The airmail letter was waiting in the mailbox when he got home from the city that afternoon. It read:
April 20, 1970
Dear Mom and Dad,
I know this will come as a shock to you both, and I hope you won’t take it the wrong way. I know you think I’m in school right now, but instead I’m in London. Before you hit the ceiling, please let me explain. This isn’t a flouting of parental authority, or any kind of diminishing of the love I feel for you both. When I went out to California, I did plan on returning to school, I told you the truth about that, and those are still my plans now, nothing has changed. But me and Barbara, she’s the girl you spoke to briefly on the telephone, had some very good talks in San Francisco about the direction my life was taking, and I decided to get away for a while to think things out more completely. I know you’re probably wondering why I needed another break from school when I’d just had one, but what with the hassle of getting across the country, and the subsaquent troubling talks we had with each other, I felt the need for further replenishment of the spirit. So that’s why I’m here in London.

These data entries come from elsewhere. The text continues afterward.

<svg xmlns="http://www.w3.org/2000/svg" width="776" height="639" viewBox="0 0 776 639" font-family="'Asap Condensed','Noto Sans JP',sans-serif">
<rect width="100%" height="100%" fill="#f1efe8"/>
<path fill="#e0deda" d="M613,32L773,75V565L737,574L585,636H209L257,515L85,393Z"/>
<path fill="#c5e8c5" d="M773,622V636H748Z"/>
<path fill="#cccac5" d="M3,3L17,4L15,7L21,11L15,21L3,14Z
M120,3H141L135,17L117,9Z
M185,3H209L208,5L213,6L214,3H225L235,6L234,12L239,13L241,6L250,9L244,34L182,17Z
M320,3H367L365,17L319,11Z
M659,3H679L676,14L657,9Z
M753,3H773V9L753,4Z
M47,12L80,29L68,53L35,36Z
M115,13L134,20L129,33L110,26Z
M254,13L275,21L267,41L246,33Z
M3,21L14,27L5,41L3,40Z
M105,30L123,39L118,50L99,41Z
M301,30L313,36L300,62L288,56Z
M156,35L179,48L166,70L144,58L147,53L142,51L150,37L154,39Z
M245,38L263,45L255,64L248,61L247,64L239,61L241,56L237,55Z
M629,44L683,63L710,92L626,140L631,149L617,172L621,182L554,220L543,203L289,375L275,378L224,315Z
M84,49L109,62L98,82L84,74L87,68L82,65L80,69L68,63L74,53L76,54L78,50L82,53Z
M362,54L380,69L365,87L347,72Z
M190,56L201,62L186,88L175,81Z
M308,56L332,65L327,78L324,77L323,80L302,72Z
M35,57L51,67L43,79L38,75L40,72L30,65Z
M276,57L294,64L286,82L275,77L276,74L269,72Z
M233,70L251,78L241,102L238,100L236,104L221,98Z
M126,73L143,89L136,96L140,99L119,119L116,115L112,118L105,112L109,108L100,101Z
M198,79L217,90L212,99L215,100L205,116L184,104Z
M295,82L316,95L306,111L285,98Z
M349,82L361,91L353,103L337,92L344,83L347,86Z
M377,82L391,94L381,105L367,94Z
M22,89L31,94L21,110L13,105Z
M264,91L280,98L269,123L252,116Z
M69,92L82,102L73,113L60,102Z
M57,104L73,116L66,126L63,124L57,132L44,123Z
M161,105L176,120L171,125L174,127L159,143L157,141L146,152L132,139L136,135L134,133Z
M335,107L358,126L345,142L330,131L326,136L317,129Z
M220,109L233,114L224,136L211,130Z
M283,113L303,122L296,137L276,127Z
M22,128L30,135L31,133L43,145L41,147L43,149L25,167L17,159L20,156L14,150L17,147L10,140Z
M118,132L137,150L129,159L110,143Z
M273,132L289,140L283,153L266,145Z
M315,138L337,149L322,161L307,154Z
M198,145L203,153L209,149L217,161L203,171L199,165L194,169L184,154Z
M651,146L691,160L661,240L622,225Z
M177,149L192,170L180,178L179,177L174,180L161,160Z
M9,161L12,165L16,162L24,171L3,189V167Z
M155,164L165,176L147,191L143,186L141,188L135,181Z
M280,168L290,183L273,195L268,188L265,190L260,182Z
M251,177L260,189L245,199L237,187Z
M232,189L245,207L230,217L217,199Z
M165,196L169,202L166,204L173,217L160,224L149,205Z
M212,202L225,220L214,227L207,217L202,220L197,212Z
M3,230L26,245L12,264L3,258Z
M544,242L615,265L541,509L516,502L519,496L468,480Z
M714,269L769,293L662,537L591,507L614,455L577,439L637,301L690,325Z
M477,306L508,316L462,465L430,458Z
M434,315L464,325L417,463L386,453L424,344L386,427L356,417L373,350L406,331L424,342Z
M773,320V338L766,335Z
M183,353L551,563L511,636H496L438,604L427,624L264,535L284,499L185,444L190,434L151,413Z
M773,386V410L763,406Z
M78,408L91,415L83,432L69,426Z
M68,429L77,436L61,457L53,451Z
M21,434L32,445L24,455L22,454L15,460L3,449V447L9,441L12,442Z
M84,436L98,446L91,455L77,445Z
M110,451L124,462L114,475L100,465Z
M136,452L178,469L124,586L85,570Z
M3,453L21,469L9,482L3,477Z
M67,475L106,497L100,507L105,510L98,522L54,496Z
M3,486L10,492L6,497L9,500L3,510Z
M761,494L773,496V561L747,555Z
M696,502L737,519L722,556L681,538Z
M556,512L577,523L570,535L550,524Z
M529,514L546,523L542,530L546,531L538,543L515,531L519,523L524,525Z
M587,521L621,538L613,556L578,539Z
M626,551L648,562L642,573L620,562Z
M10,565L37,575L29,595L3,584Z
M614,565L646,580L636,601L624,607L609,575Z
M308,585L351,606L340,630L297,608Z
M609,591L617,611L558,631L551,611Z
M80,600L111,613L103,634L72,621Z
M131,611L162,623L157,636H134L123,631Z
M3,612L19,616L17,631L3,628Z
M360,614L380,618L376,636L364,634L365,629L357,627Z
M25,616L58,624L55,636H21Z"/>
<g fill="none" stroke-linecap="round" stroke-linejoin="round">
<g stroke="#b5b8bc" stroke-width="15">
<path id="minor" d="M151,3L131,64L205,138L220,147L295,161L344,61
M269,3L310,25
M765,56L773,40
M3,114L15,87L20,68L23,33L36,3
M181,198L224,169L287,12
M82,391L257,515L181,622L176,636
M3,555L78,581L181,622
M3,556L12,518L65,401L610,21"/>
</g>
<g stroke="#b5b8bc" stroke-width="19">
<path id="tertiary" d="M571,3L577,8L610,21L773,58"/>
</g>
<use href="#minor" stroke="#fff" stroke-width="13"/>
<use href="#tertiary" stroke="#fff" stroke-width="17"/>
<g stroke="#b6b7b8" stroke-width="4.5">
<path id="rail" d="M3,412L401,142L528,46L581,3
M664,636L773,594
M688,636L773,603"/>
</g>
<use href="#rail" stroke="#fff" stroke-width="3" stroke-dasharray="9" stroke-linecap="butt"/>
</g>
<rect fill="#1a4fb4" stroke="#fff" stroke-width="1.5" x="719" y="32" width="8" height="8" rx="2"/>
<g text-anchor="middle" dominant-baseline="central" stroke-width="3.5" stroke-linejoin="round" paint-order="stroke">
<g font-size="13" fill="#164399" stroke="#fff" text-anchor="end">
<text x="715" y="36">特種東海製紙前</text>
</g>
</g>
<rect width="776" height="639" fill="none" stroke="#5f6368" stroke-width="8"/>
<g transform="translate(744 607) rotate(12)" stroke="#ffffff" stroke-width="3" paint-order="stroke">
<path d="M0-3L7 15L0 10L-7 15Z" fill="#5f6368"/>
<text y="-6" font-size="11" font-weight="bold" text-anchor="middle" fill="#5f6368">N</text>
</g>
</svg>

Barbara (Duggan) is a girl my age, well actually just a bit older, who plans to stay here in Europe much longer than I. She’s a darling person, and she has money of her own, you don’t have to worry about her grubbing from me or anything. My own plans indicate that I’ll be home in two or three weeks, which is about how long I guess my money will last. I drew the $500 out of my savings account in Boston, and I also sold my stereo to a girl in Davis Hall. I know you’ll be pleased to hear I got $400 for it, which I think was cool trading since we only paid $620 for it brand-new at Radio Shack. This will be more than enough to get me to Amsterdam, which is where we’ll be heading when we leave here tomorrow morning. I don’t know where we’ll be staying yet, so I can’t give you an address. I’ll keep in touch, though, and I don’t want you to worry about me.